As a child, James Pinfold adored magnets. He recalls marveling at the invisible force that clacked the metallic objects together or hurled them apart. Out of curiosity, he once sawed a bar magnet in half, trying to separate its north and south poles. Like anyone else who’s ever made the attempt, Pinfold instead just ended up with a pair of smaller two-poled magnets. “I thought, ‘That’s amazing,’ ” says Pinfold, now a physicist at the University of Alberta. “Why could there not be separate poles?”

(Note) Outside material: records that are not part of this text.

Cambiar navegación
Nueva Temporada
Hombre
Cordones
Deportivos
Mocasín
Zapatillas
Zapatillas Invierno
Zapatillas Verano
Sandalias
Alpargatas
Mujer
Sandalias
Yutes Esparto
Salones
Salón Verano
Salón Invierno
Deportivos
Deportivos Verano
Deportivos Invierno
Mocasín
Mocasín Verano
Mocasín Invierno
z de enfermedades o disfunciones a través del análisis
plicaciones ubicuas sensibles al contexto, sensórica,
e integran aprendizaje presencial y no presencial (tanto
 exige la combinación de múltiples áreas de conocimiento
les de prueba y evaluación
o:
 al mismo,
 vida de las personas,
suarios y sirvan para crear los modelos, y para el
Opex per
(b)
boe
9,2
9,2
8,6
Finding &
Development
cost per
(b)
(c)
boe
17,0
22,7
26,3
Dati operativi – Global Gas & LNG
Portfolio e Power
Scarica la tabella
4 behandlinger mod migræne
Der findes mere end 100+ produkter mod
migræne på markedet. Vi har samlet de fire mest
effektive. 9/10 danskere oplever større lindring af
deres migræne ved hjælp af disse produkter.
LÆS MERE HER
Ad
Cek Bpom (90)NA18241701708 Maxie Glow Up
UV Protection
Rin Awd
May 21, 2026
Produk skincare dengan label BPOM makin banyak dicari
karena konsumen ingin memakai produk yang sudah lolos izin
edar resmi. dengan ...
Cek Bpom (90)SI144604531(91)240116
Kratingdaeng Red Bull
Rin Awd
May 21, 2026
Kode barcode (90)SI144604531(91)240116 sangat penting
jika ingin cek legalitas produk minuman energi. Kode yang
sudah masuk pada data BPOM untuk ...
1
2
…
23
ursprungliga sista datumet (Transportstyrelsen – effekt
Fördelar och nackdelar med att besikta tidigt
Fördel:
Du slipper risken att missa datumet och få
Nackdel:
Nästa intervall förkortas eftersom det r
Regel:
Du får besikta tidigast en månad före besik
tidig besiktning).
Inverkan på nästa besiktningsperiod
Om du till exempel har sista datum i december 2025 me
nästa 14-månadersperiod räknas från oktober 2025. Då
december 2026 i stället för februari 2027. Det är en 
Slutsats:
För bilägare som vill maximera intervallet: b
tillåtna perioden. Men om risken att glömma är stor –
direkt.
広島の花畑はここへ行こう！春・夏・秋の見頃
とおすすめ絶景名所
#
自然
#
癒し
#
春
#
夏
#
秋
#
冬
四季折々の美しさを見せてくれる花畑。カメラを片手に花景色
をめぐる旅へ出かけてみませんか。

It’s a question he’s never stopped asking. Pinfold is now the leader of an experiment looking for theoretical particles with single magnetic charges — a north without a south, and vice versa. Called magnetic monopoles, they seem perfectly possible, even inevitable, in a host of theories physicists have proposed for unifying nature’s fundamental forces.
Yet the pesky particles have eluded science’s grasp for decades. Researchers have looked to the skies, in seawater and in ice for them. They’ve picked through rock samples from the Arctic and Antarctica, searched in meteorites and moon dust, and sought traces of them in ores dating back nearly a billion years. In the history of science, arguably nothing has been searched for more, through both space and time, than the magnetic monopole. And still, nothing.
But physicists have no intention of throwing in the towel. Pinfold’s experiment, at the $4 billion Large Hadron Collider (LHC), is sifting through subatomic shrapnel for monopolar signatures, and scientists are also keeping their eyes peeled for cosmic monopoles falling from space. There’s even a chance we’ve already spotted the darn things.